Seventeen different ballot initiatives were put to the public in Texas this week. And all seventeen of them passed.
They covered a wide range of issues, from crime initiatives giving automatic denial of bail for certain serious violent crimes, to funding of initiatives like technical schools, water infrastructure repairs, and alzheimers reserarch. They offered niche tax relief for animal feed, or small businesses. Tax exemption for the surviving spouses of veterans passed, and several other property-tax relief issues passed as well.
We saw changes to how a rogue judiciary could be held accountable, a pre-emptive ‘HELL NO’ on any new confiscatory taxes for securities, inheritance ‘death taxes’.

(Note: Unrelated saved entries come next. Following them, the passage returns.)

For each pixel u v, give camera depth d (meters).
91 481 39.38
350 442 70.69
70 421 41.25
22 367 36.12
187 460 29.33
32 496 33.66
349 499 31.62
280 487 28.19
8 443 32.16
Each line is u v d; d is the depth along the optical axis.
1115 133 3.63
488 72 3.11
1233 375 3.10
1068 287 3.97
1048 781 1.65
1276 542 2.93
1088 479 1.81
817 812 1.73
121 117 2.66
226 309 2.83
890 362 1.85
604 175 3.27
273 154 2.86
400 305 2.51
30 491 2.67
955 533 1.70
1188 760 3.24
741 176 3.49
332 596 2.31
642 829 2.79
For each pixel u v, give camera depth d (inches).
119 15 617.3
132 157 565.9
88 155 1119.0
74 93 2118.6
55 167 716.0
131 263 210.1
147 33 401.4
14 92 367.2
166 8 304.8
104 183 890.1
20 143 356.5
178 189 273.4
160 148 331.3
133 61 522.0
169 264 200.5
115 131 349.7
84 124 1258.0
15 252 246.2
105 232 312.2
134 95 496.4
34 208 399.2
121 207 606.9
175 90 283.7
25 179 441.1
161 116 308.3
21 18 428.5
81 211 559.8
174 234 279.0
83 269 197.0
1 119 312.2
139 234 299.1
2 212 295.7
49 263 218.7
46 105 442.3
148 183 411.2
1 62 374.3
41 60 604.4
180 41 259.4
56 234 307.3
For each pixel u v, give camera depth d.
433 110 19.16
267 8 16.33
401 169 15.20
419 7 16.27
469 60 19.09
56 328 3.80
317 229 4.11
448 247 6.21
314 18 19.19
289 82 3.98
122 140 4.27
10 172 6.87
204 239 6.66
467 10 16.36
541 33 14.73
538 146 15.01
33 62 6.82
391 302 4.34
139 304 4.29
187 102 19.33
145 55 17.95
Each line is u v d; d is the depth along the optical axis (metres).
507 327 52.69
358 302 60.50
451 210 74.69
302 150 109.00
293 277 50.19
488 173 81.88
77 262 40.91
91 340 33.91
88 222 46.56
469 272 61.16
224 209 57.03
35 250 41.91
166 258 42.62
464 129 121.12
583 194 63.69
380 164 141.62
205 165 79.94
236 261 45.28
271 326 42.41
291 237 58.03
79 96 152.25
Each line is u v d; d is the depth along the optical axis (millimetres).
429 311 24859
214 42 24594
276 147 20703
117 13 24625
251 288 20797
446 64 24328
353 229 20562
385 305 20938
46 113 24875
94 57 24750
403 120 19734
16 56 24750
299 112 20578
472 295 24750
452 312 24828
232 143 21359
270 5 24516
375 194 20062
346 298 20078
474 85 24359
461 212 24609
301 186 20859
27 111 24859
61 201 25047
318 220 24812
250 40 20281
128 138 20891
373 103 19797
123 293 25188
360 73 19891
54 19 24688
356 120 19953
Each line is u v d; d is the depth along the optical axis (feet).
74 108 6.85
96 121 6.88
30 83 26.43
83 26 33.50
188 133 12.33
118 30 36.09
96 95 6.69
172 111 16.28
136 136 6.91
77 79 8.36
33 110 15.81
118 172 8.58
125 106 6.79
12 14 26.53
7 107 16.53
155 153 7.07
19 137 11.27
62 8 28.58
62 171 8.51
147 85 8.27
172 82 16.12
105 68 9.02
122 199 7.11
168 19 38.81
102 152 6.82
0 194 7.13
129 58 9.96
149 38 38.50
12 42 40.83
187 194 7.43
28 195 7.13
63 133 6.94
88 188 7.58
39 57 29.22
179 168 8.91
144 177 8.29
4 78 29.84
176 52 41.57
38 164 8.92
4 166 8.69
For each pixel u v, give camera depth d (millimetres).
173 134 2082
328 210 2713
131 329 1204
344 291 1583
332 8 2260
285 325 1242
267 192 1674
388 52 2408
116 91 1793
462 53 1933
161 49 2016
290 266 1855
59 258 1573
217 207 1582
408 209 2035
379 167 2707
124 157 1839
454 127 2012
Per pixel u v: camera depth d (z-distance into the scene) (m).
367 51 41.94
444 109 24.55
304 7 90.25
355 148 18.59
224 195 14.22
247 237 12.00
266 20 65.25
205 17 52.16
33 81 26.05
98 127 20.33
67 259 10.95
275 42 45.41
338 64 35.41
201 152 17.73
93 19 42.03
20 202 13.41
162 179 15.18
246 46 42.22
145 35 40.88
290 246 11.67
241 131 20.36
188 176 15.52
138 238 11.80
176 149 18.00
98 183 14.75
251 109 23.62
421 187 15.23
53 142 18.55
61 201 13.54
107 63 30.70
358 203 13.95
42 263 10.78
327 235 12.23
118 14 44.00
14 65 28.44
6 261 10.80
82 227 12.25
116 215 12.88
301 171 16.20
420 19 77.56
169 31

Most of those are fairly run-of-the mill changes, even if some of them (no death tax, or property tax relief for fire victims, for example) can be a really big deal to those affected.
But two of those Ballot Initiatives strike at the heart of what’s been dubbed the ‘woke agenda’.
First off, the glaringly obvious point that only citizens should have the right to vote in Texas is now enshrined in law. (Initiative #16)
As cited in Kera News:
This proposition clarifies that a voter must be a U.S. citizen and registered in Texas to cast a ballot. Proponents say that’s important because the state’s constitution doesn’t explicitly limit non-citizens from voting.
While current Texas law already limits voting to citizens, this measure codifies that restriction to prevent future legal or policy changes allowing non-citizen voting.
Which brings us, at last, to the one featured in the headline, proposition 15, with 2M+ voting for, and some 800k voting against (better than a 2:1 margin) in a vote that is the precise opposite of laws passed in, say, California.
Here is the actual text of the resolution giving parents the final say over big decisions impacting their children.
Senate Joint Resolution 34 proposes an amendment to the Texas Constitution stating that, in order to enshrine truths that are deeply rooted in the nation’s history and traditions, the people of Texas affirm by the proposed amendment that a parent has the responsibility to nurture and protect the parent’s child and the corresponding fundamental right to exercise care, custody, and control of the parent’s child, including the right to make decisions concerning the child’s upbringing.
It’s only a single paragraph long, but it carries an entire world of implications for the wellbeing of children.